The Census in
Bethlehem
Pieter
Breughel 1566
Museum of Fine Arts, Brussels
Read : Luke
2. 2
This was the first registration and was taken while Quirinius was governor of Syria.
Breughel’s
painting of the Census in Bethlehem is set in his own Flemish landscape. A
crowd of people (bottom left) are waiting to pay their taxes in the snowy
landscape of an ordinary village. In the midst of all the pushing and shoving ,
a man leads a donkey, with a woman seated on it. Mary and Joseph are just
insignificant members of the crowd, who have had to respond to the order of the
Governor, Quirinius. He has never met them, and they have never met him, but
his decision, according to Luke, has propelled them on a journey which will
change the lives of many. Luke may have been drawing on folk memory of a very
unpopular census ordered by Quirinius in around 6 AD, slightly after Jesus’

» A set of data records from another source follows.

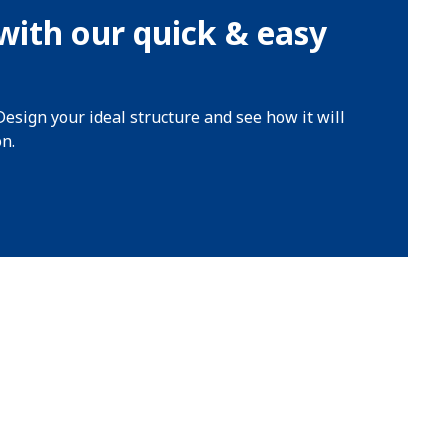
with our quick & easy
Design your ideal structure and see how it will
on.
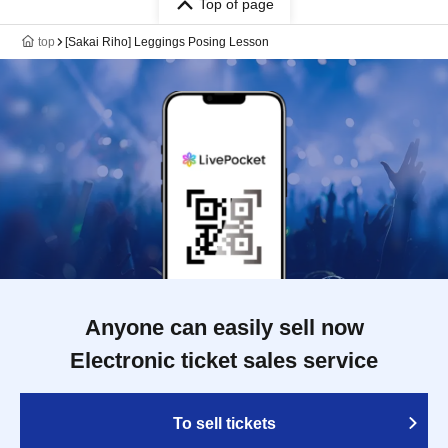
Top of page
top
[Sakai Riho] Leggings Posing Lesson
Anyone can easily sell now
Electronic ticket sales service
To sell tickets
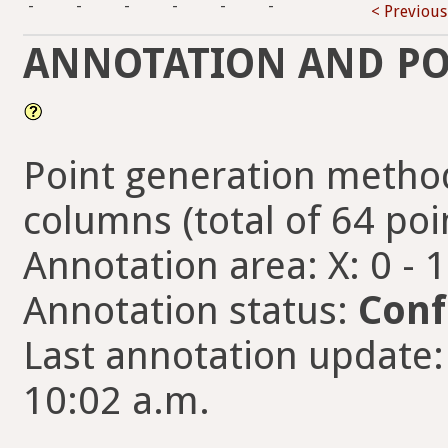
-
-
-
-
-
-
< Previous
ANNOTATION AND PO
Point generation method
columns (total of 64 poi
Annotation area: X: 0 - 
Annotation status:
Conf
Last annotation update:
10:02 a.m.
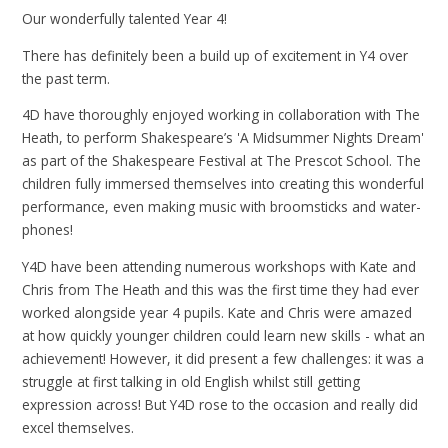
Our wonderfully talented Year 4!
There has definitely been a build up of excitement in Y4 over
the past term.
4D have thoroughly enjoyed working in collaboration with The
Heath, to perform Shakespeare’s 'A Midsummer Nights Dream'
as part of the Shakespeare Festival at The Prescot School. The
children fully immersed themselves into creating this wonderful
performance, even making music with broomsticks and water-
phones!
Y4D have been attending numerous workshops with Kate and
Chris from The Heath and this was the first time they had ever
worked alongside year 4 pupils. Kate and Chris were amazed
at how quickly younger children could learn new skills - what an
achievement! However, it did present a few challenges: it was a
struggle at first talking in old English whilst still getting
expression across! But Y4D rose to the occasion and really did
excel themselves.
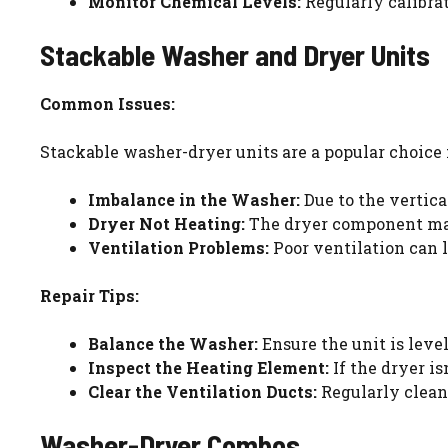
Monitor Chemical Levels:
Regularly calibra
Stackable Washer and Dryer Units
Common Issues:
Stackable washer-dryer units are a popular choice 
Imbalance in the Washer:
Due to the vertica
Dryer Not Heating:
The dryer component may
Ventilation Problems:
Poor ventilation can l
Repair Tips:
Balance the Washer:
Ensure the unit is leve
Inspect the Heating Element:
If the dryer i
Clear the Ventilation Ducts:
Regularly clean
Washer-Dryer Combos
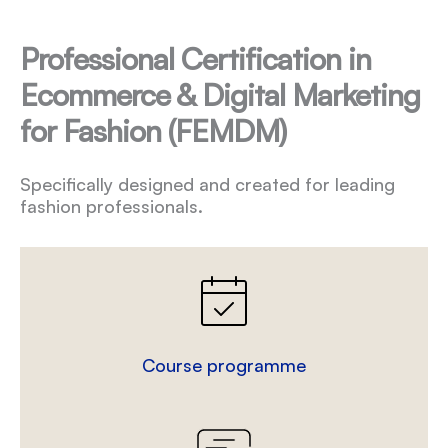
Professional Certification in
Ecommerce & Digital Marketing
for Fashion (FEMDM)
Specifically designed and created for leading
fashion professionals.
Course programme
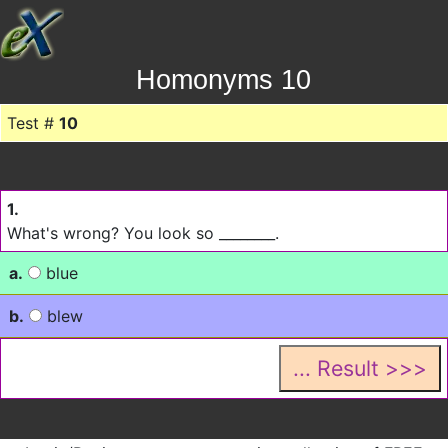
Homonyms 10
Test #
10
1.
What's wrong? You look so ________.
a.
blue
b.
blew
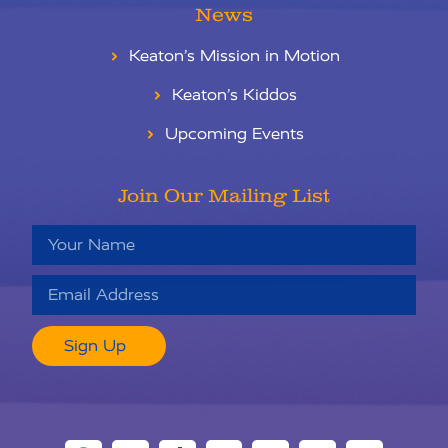
News
Keaton’s Mission in Motion
Keaton’s Kiddos
Upcoming Events
Join Our Mailing List
Sign Up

birth. The census had made Quirinius very unpopular, as Jewish law forbade
censuses (1 Chron 21). Censuses could be very disturbing and worrying events in
an oppressed nation, and this one had led to revolts. Luke set Jesus’ birth
against this background to emphasize the uncertain times in which he was born. Rulers
tend to want to count people so that they can tax them, or press them into service, and when the rulers in
question were Roman it was usually better to try to keep your head down and
remain unnoticed!
- Has your life been affected by decisions and events made by people you will never meet? (War, political and economic changes, etc)
- Pray for those who are most powerless in the face of things like climate
change and international dispute – those who are already poor and vulnerable.